Certificate of Service

          I certify that on this 1st day of June, 2016, I filed the foregoing brief electronically in PDF format through the Court’s CM/ECF system and sent ten paper copies to the Clerk of the Court via UPS. 

          I certify that I served Ellen Betz, pro se plaintiff, by sending one paper copy of the foregoing brief via UPS to the following address:

                   Ellen Betz

                   2842 Bellview Dr.

                   Bensalem, PA 19020

 

          I certify that the attorneys for Temple Health Systems, Michael J. Fortunato and Jason K. Roberts, are registered CM/ECF users and that I served them via the Court’s CM/ECF system.
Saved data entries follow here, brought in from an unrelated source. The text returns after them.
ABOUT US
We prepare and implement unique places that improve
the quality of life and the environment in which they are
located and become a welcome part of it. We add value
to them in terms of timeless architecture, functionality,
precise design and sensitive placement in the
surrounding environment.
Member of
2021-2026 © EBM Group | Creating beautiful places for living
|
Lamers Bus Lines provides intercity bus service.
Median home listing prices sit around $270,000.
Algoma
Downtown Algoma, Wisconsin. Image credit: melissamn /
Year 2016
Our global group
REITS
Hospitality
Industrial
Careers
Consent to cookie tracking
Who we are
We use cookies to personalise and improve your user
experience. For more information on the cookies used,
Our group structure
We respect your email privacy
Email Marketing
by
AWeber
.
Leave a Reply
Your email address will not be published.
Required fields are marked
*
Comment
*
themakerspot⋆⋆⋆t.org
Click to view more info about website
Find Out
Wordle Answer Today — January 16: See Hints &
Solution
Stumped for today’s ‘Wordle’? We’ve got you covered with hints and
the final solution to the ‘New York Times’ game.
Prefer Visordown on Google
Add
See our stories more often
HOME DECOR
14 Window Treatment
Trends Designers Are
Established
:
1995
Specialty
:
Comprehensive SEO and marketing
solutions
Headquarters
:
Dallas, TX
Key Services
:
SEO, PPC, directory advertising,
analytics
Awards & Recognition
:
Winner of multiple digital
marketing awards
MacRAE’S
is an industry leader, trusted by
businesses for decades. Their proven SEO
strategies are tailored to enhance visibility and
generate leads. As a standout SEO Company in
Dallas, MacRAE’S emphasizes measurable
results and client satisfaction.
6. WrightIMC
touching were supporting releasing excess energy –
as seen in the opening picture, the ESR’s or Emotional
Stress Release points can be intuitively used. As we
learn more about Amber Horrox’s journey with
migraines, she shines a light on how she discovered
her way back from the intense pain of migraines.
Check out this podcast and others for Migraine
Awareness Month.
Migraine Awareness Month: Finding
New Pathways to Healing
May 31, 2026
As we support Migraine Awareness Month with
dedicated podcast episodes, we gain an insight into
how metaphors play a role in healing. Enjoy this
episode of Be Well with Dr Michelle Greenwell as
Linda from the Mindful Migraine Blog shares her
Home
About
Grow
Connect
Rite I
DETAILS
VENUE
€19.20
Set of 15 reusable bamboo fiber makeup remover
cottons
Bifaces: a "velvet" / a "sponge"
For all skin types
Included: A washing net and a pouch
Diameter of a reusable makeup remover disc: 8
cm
                                                /s/ Gail S. Coleman

                                                Attorney

                                                Maryland Bar #1991010800003

                                                EQUAL EMPLOYMENT OPPORTUNITY

                                                   COMMISSION

                                                Office of General Counsel

                                                131 M Street, NE, Room 5SW24L

                                                Washington, DC 20507

                                                (202) 663-4055

                                                gail.coleman@eeoc.gov



[1] As explained above, supra at 10, conduct directed towards others is relevant to a hostile work environment claim.  Andrews, 895 F.2d at 1485-86.  Such conduct is not sufficient to establish a Title VII violation, however, as the factfinder must still find that “the workplace is permeated with ‘discriminatory intimidation, ridicule, and insult’ that is ‘sufficiently severe or pervasive to alter the conditions of the victim’s employment and create an abusive working environment.’”  Harris, 510 U.S. at 21 (citation omitted).